A couple of your comments caught my attention, as an author of 4301, 02, and 03. I admit to not having read the DMVPN proposal, so my comments are based only on your message, which argues why DMVPN is the preferred solution.
IPsec encryption layer. In this layer ISAKMP/IKEv2/IPsec is the correct standard protocol to use. This is what IPsec does really well, encrypt traffic. The layers above greatly simplifies IPsec's job by presenting to it the tunnel to encrypt instead of all of the individual protocols/subnets/flows that are within the tunnel. The IPsec selectors are now for the tunnel, which makes path redundancy and load-balancing doable. IPsec doesn't deal well with the same set of selectors to encrypt traffic to more than one peer. With DMVPN this is handled at the routing/forwarding and GRE tunnel layers.
IPsec is not just about encryption, although the DMVPN proposal may relegate it to that. IPsec provides access control, and, typically, authentication. Does DMVPN preserve the access control features of IPsec, or are users now relying on a hub to do this, or what?
... With 10s of thousands of nodes and perhaps 100s of thousands of network/subnets reachable via the VPN the number of IPsec selectors across the VPN would get completely out of hand, especially if each different pair of subnets (selector) requires a separate encryption, between the same two nodes.
More properly, a separate SA, and only if the folks who manage policies at each end of the SA decide to provide fine-grained access control for the traffic flows. It was not clear to me that the problem statement for this work envisioned VPNs of the scale you mention. Also, the comments above are a bit confusing. Both end points and security gateways are "nodes" wrt IPsec, in the general sense. I can create a selector that secures traffic from my node (and point of subnet) to all hosts on a subnet, irrespective of how many are present there.
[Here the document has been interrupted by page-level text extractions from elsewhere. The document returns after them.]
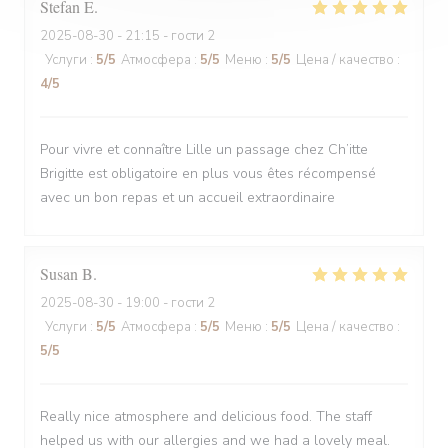
Stefan
E
2025-08-30
- 21:15 - гости 2
Услуги
:
5
/5
Атмосфера
:
5
/5
Меню
:
5
/5
Цена / качество
:
4
/5
Pour vivre et connaître Lille un passage chez Ch’itte
Brigitte est obligatoire en plus vous êtes récompensé
avec un bon repas et un accueil extraordinaire
Susan
B
2025-08-30
- 19:00 - гости 2
Услуги
:
5
/5
Атмосфера
:
5
/5
Меню
:
5
/5
Цена / качество
:
5
/5
Really nice atmosphere and delicious food. The staff
helped us with our allergies and we had a lovely meal.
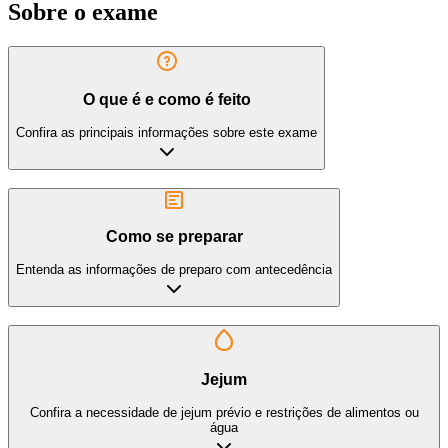
Sobre o exame
O que é e como é feito
Confira as principais informações sobre este exame
Como se preparar
Entenda as informações de preparo com antecedência
Jejum
Confira a necessidade de jejum prévio e restrições de alimentos ou
água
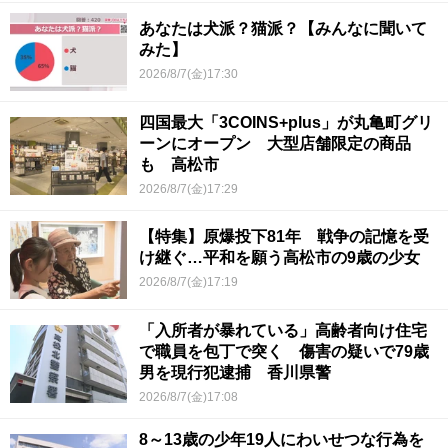
あなたは犬派？猫派？【みんなに聞いて
みた】
2026/8/7(金)17:30
四国最大「3COINS+plus」が丸亀町グリ
ーンにオープン 大型店舗限定の商品
も 高松市
2026/8/7(金)17:29
【特集】原爆投下81年 戦争の記憶を受
け継ぐ…平和を願う高松市の9歳の少女
2026/8/7(金)17:19
「入所者が暴れている」高齢者向け住宅
で職員を包丁で突く 傷害の疑いで79歳
男を現行犯逮捕 香川県警
2026/8/7(金)17:08
8～13歳の少年19人にわいせつな行為を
This doesn't even count the fact that in order to run IPv4 and IPv6 between the same two nodes you have to use at least double the number of selectors.
At least? Under what circumstances would the number grow by more than a factor of two?
Routing protocols are already designed to scale to 100s of thousands and even millions of routes. So with DMVPN the forwarding and GRE tunneling of both IPv4 and IPv6 is handled within a single GRE tunnel and IPsec selector.
So, the proposal simplifies use of IPsec by limiting the granularity at which SAs may be created? Does it also cause each SA to terminate at a hub, so that the security services are no longer e-t-e? In the context of the perpass discussions, this seems like a questionable design decision.